VULNERABILITY
CVE-2026-59856 is a local arbitrary code execution vulnerability in Vim's PHP omni-completion feature, with a CVSS 4.0 score of 8.4 and a patch available on GitHub, but no observed active exploitation as of July 2026.
CVE-2026-59856 is a local arbitrary code execution vulnerability in Vim's PHP omni-completion feature. The flaw allows an attacker to craft a malicious PHP file that, when opened in Vim with omni-completion enabled, triggers execution of arbitrary code. The attack vector is local (AV:L), requires user interaction (UI:A), and no privileges (PR:N), but results in high impact on confidentiality, integrity, and availability (VC:H/VI:H/VA:H). The vulnerability stems from insufficient sanitization or unsafe handling of PHP code during the completion process. No technical discrepancies are noted across sources, as only a single advisory exists.
The advisory was published on MSRC on July 11, 2026, with a patch and proof-of-concept code available on GitHub. The EPSS score of 0.00169 (6.5th percentile) indicates a very low probability of exploitation in the wild, and the vulnerability is not listed in CISA KEV. The CVSS 4.0 score of 8.4 reflects high impact but is tempered by the local attack vector and user interaction requirement.

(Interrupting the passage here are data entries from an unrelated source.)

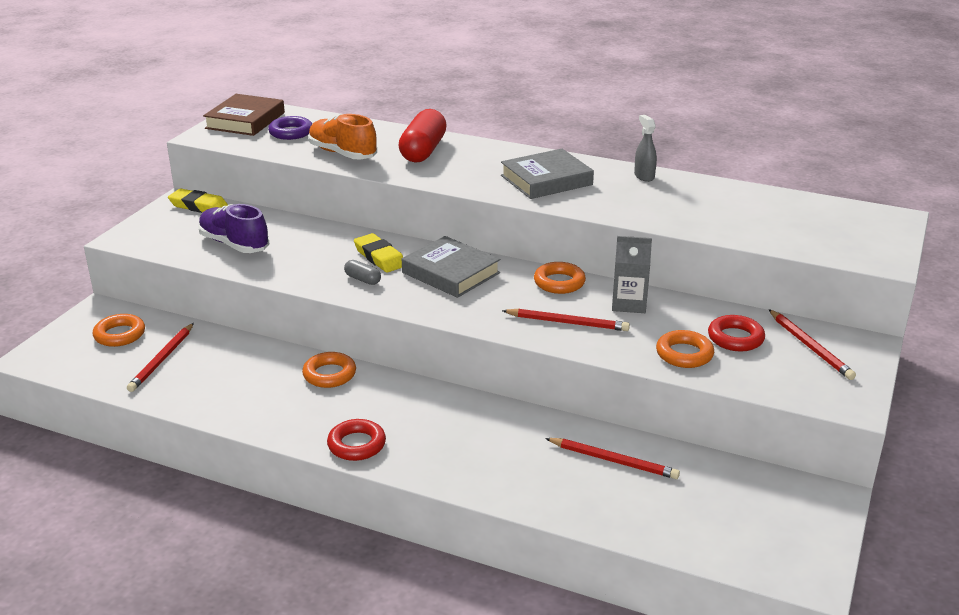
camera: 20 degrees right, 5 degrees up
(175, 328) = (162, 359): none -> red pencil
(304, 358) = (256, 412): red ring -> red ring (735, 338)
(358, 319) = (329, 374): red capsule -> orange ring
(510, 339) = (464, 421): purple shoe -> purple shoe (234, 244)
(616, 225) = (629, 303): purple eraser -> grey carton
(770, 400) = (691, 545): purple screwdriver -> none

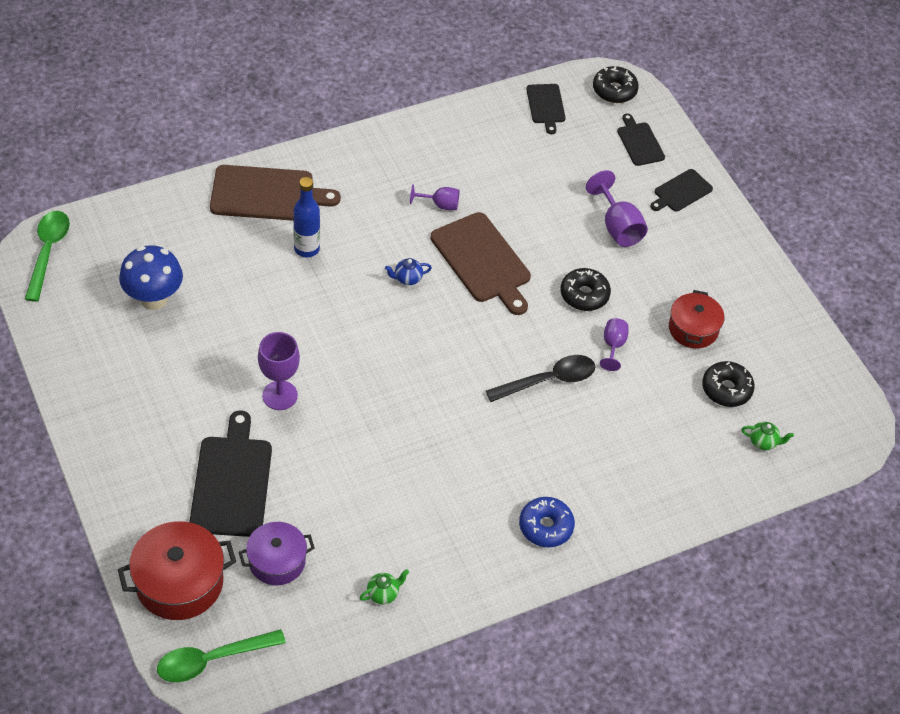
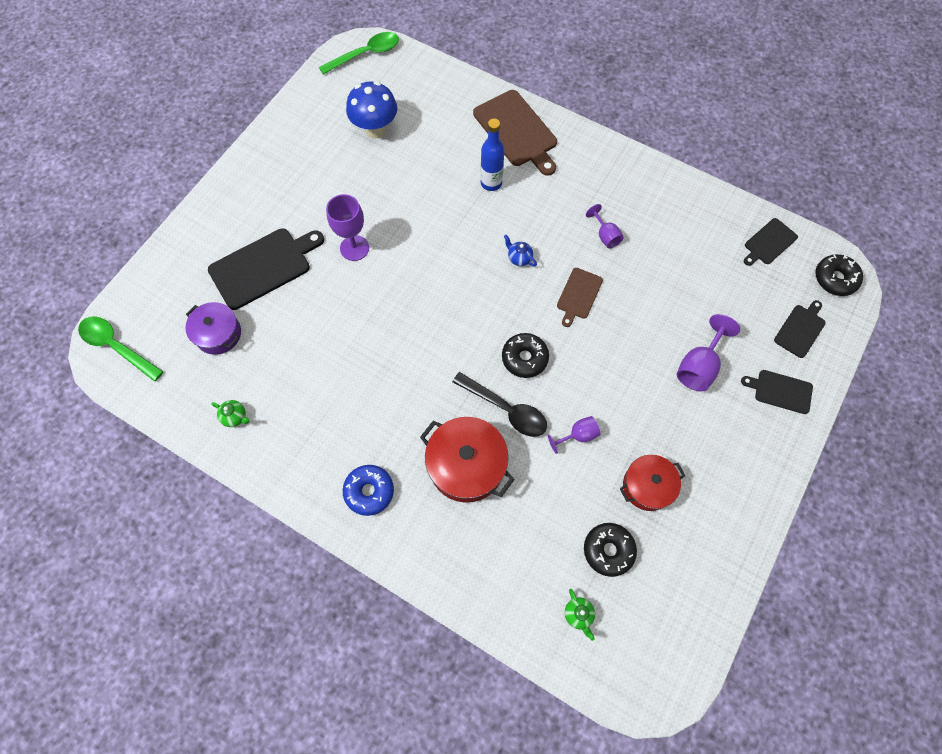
camera: 60 degrees right, 15 degrees up
(179, 582) = (164, 289): red pot -> red pot (466, 465)
(482, 261) = (578, 295): brown cutting board -> brown cutting board, size x0.55
(584, 295) = (609, 384): black donut -> black donut (524, 358)

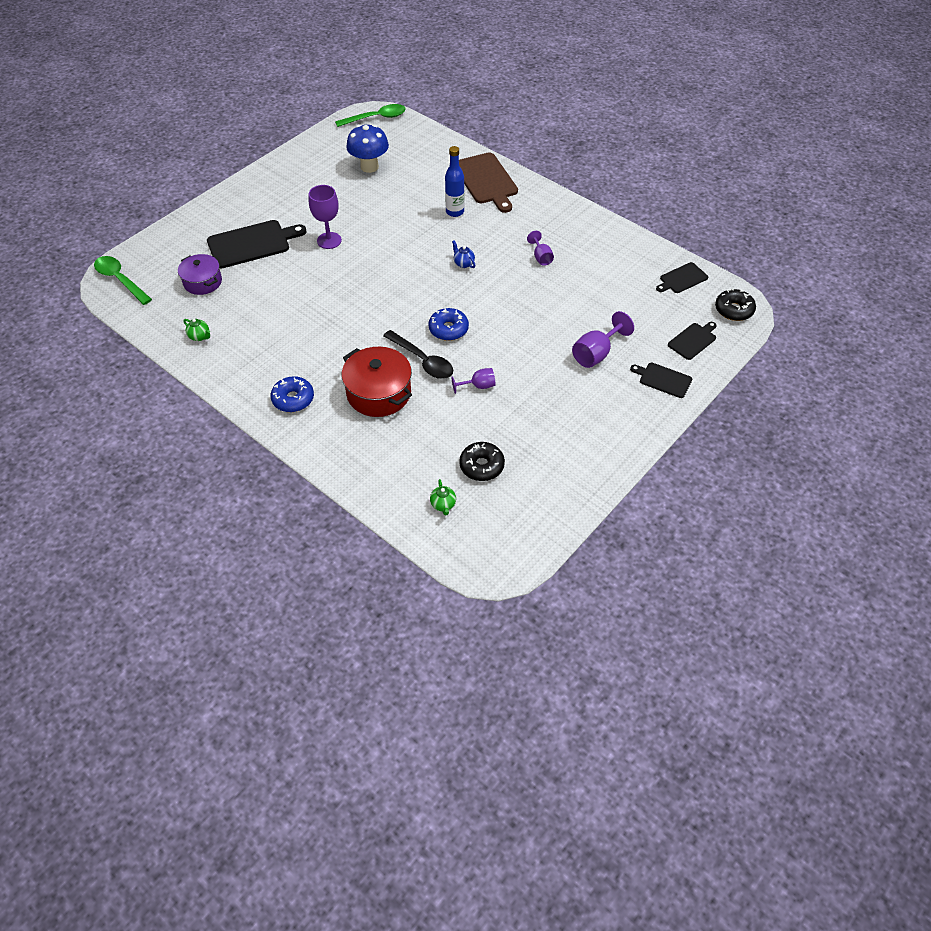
camera: 10 degrees right, 15 degrees down
(524, 358) = (448, 329): black donut -> blue donut
(578, 295) = (506, 294): brown cutting board -> none
(647, 486) = (528, 428): red pot -> none

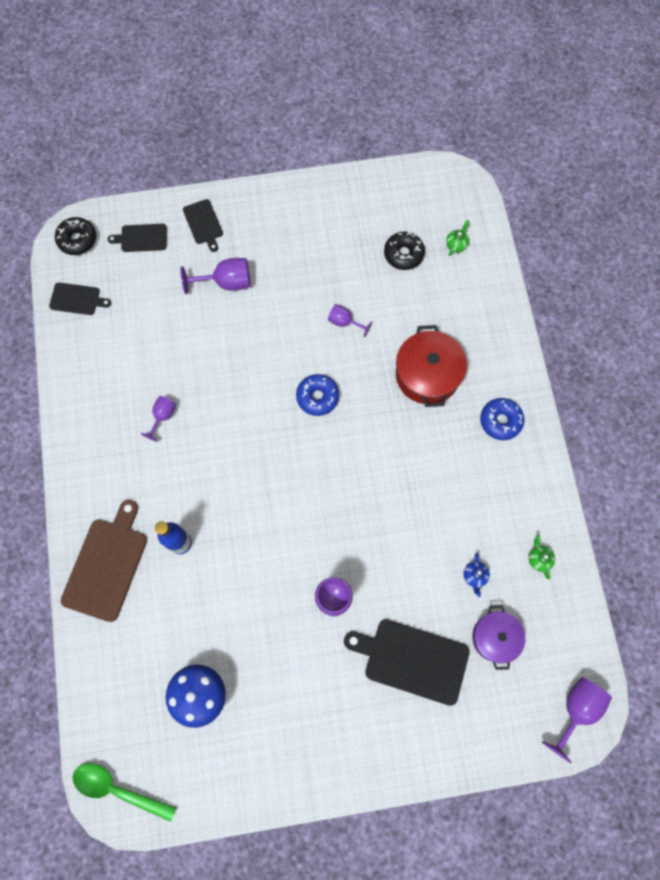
camera: 140 degrees left, 20 degrees up
(120, 280) = (576, 709): green spoon -> purple goblet
(422, 361) = (366, 380): black spoon -> none
(463, 263) = (236, 464): blue teapot -> blue teapot (474, 576)

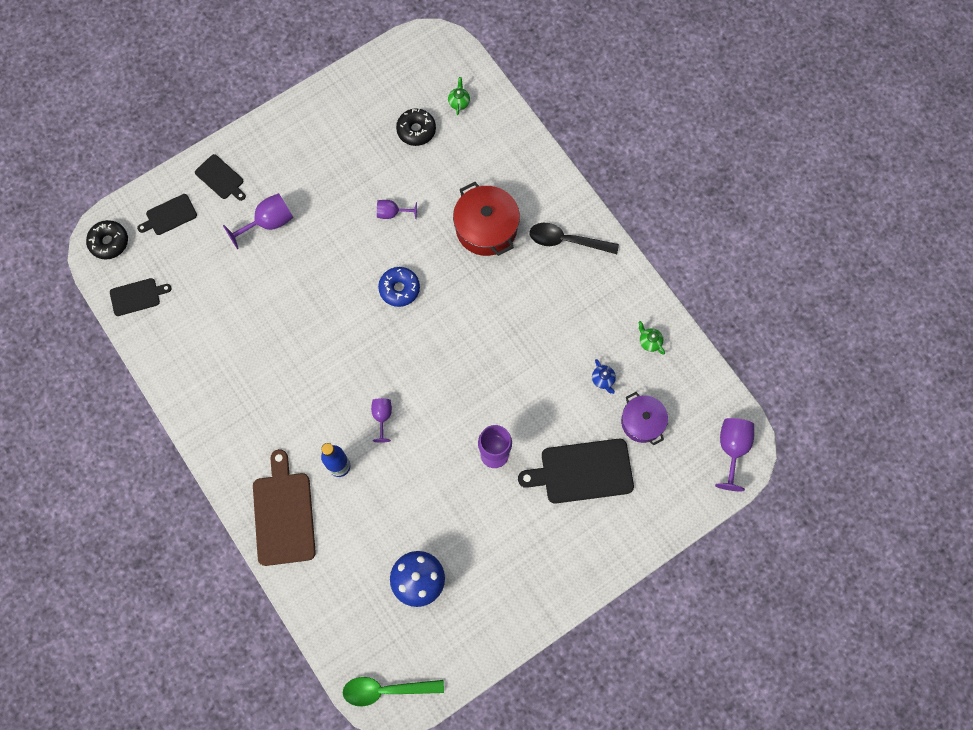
camera: 25 degrees left, 0 degrees up
(163, 416) = (269, 366): purple goblet -> purple goblet (382, 417)
(500, 421) = (566, 240): blue donut -> black spoon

The existence of a PoC slightly elevates risk, but no active exploitation has been observed. Defenders should prioritize patching on developer workstations and servers where Vim is used to edit PHP code, but this is not an emergency.
CONFIRMED: No active exploitation has been observed. The vulnerability is not listed in CISA KEV, and EPSS score is 0.00169 (6.5th percentile), indicating low likelihood of exploitation.
Vim versions prior to the patched release are affected. The exact version range is not specified in the advisory, but the patch is available on GitHub.
Monitor for unexpected child processes spawned by Vim when opening PHP files. Log file access patterns for Vim opening PHP files from untrusted locations. No specific IOCs provided.
CVSS 4.0 score: 8.4 (High). EPSS score: 0.00169 (6.5th percentile), indicating a low probability of exploitation in the wild.
Yes, a patch is available on GitHub. The fixed version is not specified in the advisory, but the patch can be applied. Workarounds include disabling PHP omni-completion or avoiding untrusted PHP files.